Wesentlich entscheidungserheblich ist jedoch, dass die Argumentation des Sachverständigen von der Annahme eines Sachverhaltes ausgeht, der der Beurteilung nicht hätte zugrunde gelegt werden dürfen. Alle für die Annahme eines Arbeitsunfalles und der dadurch verursachten Gesundheitsstörungen rechtserheblichen Tatsachen bedürfen des vollen Beweises dergestalt, dass sie mit an Sicherheit grenzender Wahrscheinlichkeit vorgelegen haben (vgl. BSGE 45, 285). Die Beweiserleichterung der Wahrscheinlichkeit gilt für den Ursachenzusammenhang von schädigender Einwirkung einerseits und dem Unfall und seiner gesundheitlichen Folgen andererseits. Die Befunde, von denen ein Sachverständiger bezüglich der Verhältnisse vor dem Unfall ausgeht, bedürfen demnach des vollen Beweises.

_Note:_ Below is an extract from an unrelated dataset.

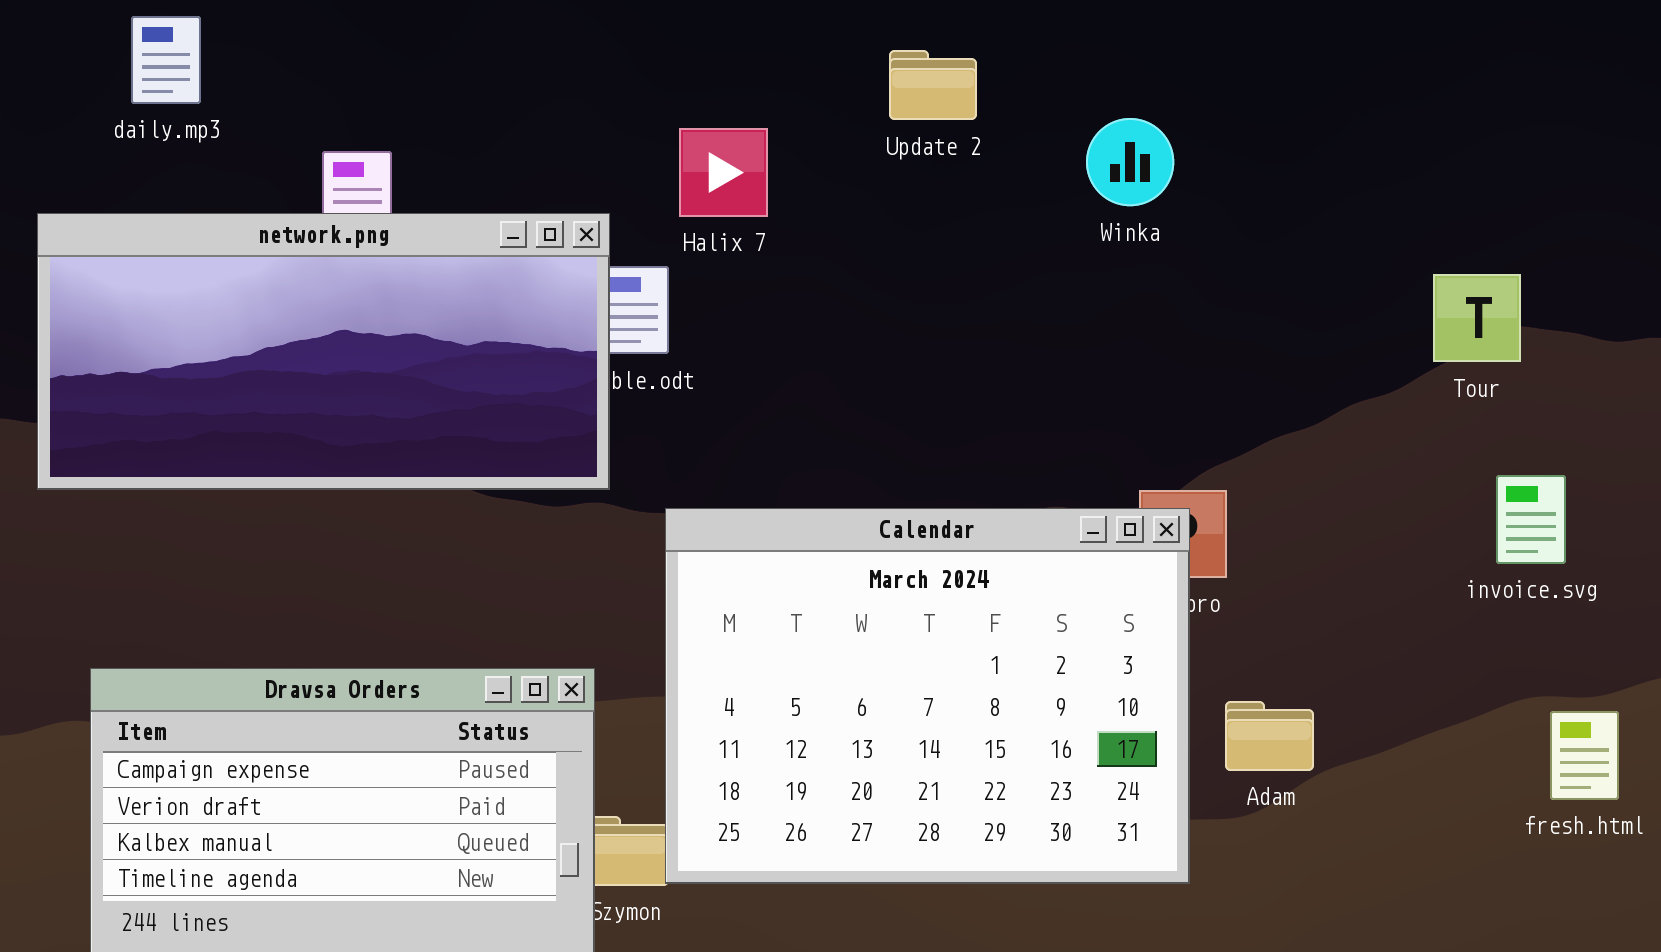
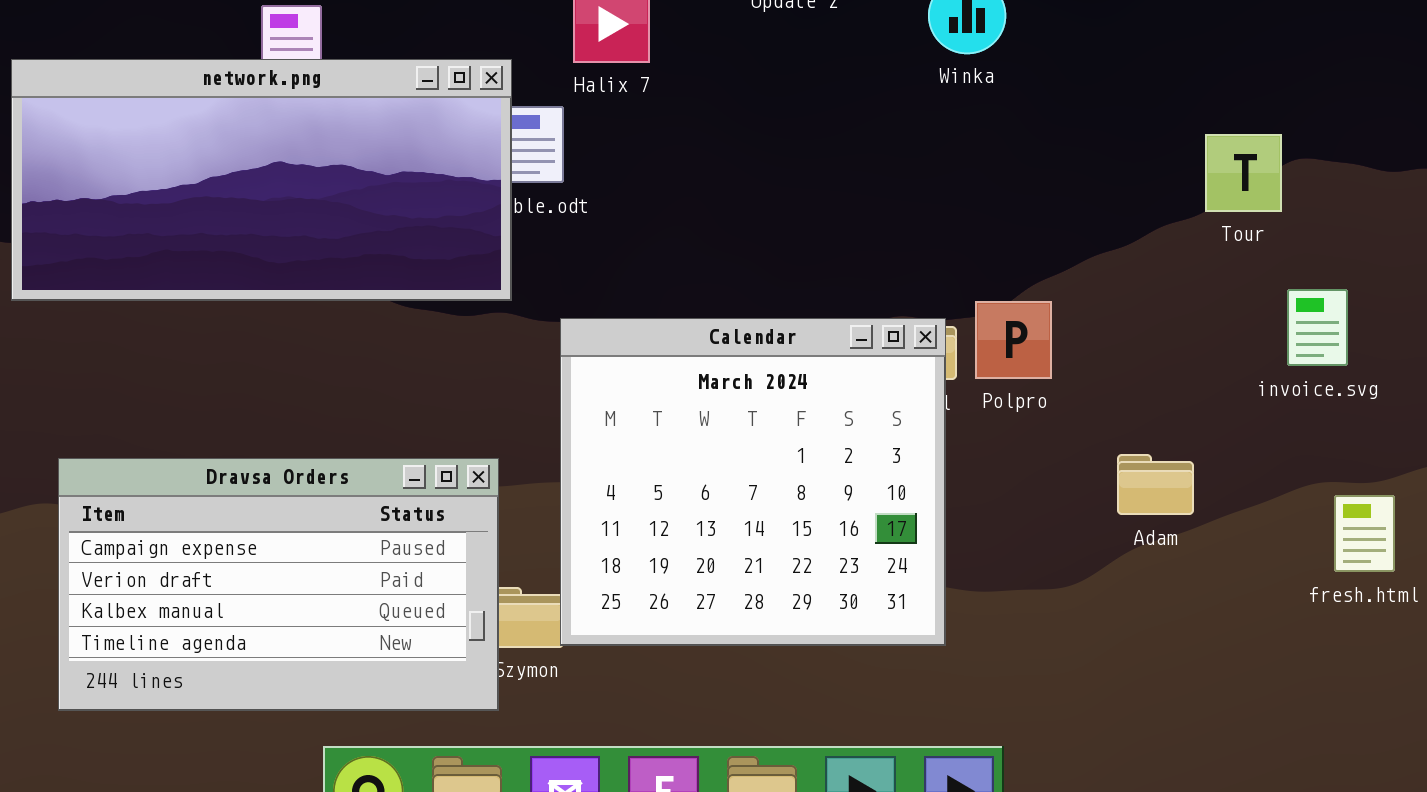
Tour: [1433,274,1521,362] -> [1205,134,1282,212], moved
Calendar: [665,508,1190,884] -> [560,318,946,646], resized
Adam: [1225,701,1314,771] -> [1117,454,1194,515], moved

Es kann dahingestellt bleiben, ob die Befundungen des Sachverständigen Dr.N. , die zuvor von keinem einzigen der zahlreichen Radiologen getroffen worden waren, als zutreffend angesehen werden müssen. Dies unterstellt, geht der Sachverständige ausweislich seines Gutachtens von einer Asymmetrie der Dens-Atlas-Stellung im Jahre 1992 aus. Als rechtserhebliche Tatsache in der gutachterlichen Argumentation bedürfte dies des vollen Beweises. Ausweislich seiner eigenen Beurteilung kann er jedoch nur von einem Verdacht auf eine rechtstranslatorische Atlasverschiebung gegenüber dem Axis im Jahre 1992 und damit vor dem Unfall ausgehen. Mit einer solchen Verdachtsdiagnose kann der notwendige Beweis jedoch nicht als geführt angesehen werden. Die vom Sachverständigen angefügte Differentialdiagnose einer Normvariante ohne pathologische Bedeutung hat damit keine Berechtigung mehr. Es kann damit auch nicht als erwiesen angesehen werden, dass zwischen der Röntgenaufnahme 1992 und der ersten Röntgenaufnahme nach dem Unfall eine Atlas-Verschiebung stattgefunden hat. Der Beweis einer Atlas-Verschiebung könnte damit nur im zeitlichen Ablauf zwischen der ersten Röntgenaufnahme nach dem Unfall und dem ersten MRT als geführt angesehen werden. Das Unfallereignis liegt aber schon zeitlich nicht dazwischen. Mit der gutachterlichen Argumentation ist deshalb weder die Verschiebung noch die Verschieblichkeit des Atlas durch den Arbeitsunfall erklärbar.
Der Senat schließt sich insoweit auch der Stellungnahme des Prof.Dr.R. an. Auch den weiteren Einwendungen des Prof.Dr.R. , die den gutachterlichen Feststellungen des Prof.Dr.M. , des Dr.K. und des Dr.F. entsprechen, schließt sich der Senat an.
Die Berufung war deshalb als unbegründet zurückzuweisen.
Die Entscheidung über die Kosten stützt sich auf § 193 SGG.
Gründe für die Zulassung der Revision nach § 160 Abs.2 Nrn.1 und 2 SGG liegen nicht vor.